Evening, squiders. Why is summer so hot? Ugh.
I’ve been reading through Terry Brooks’s Sometimes the Magic Works, which is part writing how-to and part memoir, for the past two months. It was written in 2003, and is one of the many writing books I’ve inherited from my mother each time she moves.
(I’ve just finished it, actually.)
I discovered a very interesting chapter in my reading yesterday, however. In a chapter entitled “The Word and the Void” (which is the name of the first trilogy in the Shannara series, and the one I’m currently in) Mr. Brooks talks about the dangers of writing outside the series/genre you’re known for, and he uses the Word and the Void as an example, as a separate series from Shannara.

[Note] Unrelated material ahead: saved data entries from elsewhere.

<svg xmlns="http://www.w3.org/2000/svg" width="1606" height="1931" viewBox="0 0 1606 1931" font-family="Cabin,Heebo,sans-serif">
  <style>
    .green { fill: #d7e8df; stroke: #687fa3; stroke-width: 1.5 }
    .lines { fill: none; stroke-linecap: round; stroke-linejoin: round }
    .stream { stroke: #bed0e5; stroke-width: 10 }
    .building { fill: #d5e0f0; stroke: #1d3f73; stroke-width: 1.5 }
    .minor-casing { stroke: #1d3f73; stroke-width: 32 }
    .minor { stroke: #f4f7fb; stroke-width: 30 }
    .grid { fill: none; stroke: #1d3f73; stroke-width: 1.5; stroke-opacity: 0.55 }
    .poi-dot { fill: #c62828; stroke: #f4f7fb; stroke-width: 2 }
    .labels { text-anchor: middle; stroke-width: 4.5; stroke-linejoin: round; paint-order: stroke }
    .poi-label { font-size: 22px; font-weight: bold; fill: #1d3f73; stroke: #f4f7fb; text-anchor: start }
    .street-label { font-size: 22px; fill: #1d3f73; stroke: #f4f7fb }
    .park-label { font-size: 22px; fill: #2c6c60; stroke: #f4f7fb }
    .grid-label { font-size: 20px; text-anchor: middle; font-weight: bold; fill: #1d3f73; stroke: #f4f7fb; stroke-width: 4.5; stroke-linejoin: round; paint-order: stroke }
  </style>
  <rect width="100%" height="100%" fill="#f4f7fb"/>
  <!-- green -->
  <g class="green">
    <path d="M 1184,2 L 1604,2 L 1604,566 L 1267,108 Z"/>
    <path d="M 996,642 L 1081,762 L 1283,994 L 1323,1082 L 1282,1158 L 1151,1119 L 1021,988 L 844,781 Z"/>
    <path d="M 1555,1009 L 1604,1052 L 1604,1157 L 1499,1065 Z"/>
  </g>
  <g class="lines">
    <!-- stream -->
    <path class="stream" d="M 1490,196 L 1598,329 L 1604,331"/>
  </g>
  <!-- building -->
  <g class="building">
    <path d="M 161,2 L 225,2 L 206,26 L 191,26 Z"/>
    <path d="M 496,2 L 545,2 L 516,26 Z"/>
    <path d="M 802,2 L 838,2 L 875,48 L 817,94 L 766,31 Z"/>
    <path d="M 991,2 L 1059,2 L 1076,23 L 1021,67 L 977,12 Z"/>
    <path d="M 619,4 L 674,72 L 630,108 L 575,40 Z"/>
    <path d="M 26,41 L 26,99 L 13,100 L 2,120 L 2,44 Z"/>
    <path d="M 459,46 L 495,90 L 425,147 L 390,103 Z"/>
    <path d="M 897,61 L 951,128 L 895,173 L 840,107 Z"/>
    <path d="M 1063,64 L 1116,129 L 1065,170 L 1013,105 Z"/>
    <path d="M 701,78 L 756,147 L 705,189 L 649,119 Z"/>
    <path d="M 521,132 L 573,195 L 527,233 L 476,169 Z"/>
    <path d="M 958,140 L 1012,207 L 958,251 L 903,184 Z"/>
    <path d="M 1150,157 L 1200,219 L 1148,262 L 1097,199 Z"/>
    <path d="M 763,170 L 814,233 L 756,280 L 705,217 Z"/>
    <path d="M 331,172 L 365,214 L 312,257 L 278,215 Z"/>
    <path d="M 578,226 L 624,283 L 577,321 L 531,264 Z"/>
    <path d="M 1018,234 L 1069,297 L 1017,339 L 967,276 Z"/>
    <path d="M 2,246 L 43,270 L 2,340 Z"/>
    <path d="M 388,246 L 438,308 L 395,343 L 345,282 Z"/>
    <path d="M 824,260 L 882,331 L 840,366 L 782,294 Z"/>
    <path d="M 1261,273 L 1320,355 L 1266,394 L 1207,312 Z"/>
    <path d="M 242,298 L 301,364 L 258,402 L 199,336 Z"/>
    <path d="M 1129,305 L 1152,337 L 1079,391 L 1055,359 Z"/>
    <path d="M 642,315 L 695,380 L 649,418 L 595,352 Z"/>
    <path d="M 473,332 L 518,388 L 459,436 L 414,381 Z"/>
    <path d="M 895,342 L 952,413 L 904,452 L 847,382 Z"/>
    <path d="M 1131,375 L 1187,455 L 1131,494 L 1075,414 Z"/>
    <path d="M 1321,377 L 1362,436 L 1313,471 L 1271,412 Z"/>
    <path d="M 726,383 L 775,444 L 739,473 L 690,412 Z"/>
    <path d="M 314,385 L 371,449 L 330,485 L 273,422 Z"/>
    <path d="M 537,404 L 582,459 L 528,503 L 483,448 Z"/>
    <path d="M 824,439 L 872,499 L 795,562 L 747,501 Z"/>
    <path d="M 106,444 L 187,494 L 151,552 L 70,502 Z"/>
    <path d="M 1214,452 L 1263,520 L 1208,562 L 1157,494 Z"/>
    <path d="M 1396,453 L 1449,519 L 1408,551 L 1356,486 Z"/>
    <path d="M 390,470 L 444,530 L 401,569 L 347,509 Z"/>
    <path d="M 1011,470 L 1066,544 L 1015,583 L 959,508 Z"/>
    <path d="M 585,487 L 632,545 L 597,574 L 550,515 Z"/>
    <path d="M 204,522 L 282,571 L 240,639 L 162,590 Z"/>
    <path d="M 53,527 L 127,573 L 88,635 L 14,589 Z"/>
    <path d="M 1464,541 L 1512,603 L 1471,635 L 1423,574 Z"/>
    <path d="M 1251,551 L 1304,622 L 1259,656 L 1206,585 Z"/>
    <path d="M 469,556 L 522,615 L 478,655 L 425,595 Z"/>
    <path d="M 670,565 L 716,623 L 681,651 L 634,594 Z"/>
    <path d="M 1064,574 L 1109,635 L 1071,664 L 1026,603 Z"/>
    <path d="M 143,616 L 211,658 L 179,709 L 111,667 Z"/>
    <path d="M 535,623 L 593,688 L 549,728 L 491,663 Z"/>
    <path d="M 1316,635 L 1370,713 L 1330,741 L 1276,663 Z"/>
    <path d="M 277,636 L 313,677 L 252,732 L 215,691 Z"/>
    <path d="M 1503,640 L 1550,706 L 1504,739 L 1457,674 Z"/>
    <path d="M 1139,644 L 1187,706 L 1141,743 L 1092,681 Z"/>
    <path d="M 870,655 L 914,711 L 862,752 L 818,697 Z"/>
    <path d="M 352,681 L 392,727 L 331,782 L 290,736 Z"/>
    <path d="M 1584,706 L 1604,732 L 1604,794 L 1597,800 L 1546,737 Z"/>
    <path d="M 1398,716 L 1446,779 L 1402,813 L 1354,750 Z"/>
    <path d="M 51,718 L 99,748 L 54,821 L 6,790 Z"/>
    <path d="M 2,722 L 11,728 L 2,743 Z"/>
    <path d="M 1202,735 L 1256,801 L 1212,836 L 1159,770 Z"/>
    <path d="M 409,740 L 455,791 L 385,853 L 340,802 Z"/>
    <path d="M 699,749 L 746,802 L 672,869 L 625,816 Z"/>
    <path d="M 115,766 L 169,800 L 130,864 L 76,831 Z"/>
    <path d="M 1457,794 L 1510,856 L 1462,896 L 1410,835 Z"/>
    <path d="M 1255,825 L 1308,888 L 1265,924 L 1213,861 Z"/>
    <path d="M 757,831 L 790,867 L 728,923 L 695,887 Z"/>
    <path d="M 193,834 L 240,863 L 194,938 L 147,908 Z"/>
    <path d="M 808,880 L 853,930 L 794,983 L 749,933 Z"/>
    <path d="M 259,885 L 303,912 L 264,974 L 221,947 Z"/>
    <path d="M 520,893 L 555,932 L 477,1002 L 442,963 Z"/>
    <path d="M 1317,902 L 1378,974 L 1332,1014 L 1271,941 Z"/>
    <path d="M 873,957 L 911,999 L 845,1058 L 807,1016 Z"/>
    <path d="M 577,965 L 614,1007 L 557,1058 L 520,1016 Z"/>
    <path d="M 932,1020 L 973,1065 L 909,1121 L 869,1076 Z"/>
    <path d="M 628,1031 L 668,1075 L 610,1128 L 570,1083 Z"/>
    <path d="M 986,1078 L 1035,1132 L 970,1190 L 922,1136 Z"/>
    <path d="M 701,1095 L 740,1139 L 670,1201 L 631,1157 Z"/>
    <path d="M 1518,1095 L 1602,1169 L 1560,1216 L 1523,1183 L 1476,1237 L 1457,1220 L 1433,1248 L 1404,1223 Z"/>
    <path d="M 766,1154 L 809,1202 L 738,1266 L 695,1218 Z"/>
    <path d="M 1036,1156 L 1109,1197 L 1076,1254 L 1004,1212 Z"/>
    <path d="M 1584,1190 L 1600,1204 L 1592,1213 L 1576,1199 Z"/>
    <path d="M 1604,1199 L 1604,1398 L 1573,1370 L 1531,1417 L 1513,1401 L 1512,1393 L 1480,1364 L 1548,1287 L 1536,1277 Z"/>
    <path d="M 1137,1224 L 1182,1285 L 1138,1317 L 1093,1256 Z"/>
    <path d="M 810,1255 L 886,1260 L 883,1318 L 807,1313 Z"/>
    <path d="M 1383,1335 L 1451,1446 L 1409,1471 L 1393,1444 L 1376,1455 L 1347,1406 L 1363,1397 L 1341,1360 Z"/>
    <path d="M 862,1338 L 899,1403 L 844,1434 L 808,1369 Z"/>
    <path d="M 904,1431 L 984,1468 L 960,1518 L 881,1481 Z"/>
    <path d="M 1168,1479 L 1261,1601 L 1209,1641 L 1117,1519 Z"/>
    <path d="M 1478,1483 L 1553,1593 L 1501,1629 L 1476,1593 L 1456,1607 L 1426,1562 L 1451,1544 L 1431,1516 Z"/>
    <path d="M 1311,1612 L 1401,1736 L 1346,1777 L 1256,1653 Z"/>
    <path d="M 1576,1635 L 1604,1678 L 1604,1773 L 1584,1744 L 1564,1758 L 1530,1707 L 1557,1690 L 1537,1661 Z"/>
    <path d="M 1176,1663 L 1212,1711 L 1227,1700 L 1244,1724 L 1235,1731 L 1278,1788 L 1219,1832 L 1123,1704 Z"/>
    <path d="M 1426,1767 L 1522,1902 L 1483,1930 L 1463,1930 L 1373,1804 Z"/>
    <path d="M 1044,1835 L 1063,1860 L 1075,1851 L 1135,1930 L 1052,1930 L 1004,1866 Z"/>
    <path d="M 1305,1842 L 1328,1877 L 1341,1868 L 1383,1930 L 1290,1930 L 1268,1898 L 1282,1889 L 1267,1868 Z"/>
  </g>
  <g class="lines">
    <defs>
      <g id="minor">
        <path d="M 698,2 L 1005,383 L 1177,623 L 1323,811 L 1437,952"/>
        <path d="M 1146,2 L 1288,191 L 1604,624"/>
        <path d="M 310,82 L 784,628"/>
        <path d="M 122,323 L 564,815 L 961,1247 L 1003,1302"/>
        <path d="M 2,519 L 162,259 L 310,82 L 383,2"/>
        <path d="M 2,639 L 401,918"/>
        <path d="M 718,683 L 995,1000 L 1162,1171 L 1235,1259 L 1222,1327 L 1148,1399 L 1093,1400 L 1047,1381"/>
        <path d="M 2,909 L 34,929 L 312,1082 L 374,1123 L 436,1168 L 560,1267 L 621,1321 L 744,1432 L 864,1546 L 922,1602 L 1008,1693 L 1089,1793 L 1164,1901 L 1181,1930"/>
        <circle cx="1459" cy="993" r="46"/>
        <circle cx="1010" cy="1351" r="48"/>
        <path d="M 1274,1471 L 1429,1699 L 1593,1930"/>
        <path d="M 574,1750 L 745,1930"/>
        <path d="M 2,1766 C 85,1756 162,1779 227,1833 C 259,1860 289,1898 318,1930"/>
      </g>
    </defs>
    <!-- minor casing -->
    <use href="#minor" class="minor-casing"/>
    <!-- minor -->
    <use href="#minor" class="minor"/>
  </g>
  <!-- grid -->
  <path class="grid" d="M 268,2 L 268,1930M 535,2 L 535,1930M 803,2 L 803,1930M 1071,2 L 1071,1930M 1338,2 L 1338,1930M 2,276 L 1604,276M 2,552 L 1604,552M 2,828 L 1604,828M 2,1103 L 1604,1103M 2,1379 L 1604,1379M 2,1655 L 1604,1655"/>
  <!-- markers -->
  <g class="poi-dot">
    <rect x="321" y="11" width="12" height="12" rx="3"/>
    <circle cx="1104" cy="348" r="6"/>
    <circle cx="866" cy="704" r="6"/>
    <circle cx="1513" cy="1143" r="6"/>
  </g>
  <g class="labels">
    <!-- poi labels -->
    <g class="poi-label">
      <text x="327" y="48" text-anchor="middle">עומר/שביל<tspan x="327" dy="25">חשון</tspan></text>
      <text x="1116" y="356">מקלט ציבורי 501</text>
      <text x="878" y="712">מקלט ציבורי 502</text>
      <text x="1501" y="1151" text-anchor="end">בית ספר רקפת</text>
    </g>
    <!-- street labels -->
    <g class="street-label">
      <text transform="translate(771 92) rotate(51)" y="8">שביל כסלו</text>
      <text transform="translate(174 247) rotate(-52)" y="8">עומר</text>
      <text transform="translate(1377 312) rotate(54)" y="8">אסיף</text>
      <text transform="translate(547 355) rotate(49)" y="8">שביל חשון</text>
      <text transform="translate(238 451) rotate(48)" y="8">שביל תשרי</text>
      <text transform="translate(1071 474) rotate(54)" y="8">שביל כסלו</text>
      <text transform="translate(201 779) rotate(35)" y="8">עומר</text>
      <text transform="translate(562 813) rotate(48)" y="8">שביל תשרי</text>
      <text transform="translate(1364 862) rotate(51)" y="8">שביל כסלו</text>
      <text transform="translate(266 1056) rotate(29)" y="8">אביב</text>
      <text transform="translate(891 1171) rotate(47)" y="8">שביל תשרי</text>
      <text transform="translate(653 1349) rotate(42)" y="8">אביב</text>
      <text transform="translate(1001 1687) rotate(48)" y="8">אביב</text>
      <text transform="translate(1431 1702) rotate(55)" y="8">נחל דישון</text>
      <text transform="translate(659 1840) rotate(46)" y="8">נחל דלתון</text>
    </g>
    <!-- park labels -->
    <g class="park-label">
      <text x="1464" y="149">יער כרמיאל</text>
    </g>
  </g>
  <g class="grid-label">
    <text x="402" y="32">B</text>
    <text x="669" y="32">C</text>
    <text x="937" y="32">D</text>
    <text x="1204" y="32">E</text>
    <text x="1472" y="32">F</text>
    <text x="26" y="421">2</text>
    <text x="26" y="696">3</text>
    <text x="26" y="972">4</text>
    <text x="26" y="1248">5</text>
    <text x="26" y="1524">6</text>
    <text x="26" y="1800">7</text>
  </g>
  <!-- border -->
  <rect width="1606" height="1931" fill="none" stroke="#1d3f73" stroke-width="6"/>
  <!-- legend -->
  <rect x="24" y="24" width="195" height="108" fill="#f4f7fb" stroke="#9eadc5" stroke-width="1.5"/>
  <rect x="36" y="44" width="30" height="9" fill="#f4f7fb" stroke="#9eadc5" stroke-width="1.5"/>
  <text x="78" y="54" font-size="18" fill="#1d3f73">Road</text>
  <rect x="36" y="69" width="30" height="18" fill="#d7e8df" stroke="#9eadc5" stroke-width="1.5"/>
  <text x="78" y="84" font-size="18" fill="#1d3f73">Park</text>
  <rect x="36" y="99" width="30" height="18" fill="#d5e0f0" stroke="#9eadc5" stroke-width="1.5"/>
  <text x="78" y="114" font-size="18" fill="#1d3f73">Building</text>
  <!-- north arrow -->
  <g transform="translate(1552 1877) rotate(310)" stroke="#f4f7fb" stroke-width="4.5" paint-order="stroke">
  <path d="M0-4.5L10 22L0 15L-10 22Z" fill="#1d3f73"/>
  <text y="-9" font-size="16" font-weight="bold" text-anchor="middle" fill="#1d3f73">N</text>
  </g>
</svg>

Yet here I am, twenty years later, and the Word and the Void is included in every list of Shannara books you can find on the Internet.
So I can only assume that sometime between 2003 (when he wrote this memoir/how-to) and the publication of Armageddon’s Children (2006, the first of the Genesis of Shannara trilogy), the decision was made to include the Word and the Void trilogy as part of the Shannara universe as opposed to its own, and that the Genesis of Shannara trilogy is the bridge between the Word and the Void and the later Shannara books.
(Also an interesting note, while the Word and the Void and a few related-ish short stories are included on the lists of Shannara books and reading orders, Mr. Brooks’s own reading orders for Shannara do not include them.)
All my questions are answered. The Word and the Void books don’t feel like Shannara, and have no obvious ties to the later Shannara books, and the magic is all weird, because they were not written as part of Shannara.
I wonder what happened. Did Mr. Brooks have an epiphany that tied everything together? Was it a marketing thing, where someone was like, well, you know, these books take place hundreds (thousands?) of years before these other books, so why not just kind of shoehorn them in? They’re close enough?
I guess I won’t know for sure until I get farther in the series.
Anyway, I just thought that was interesting. See you Thursday, squiders!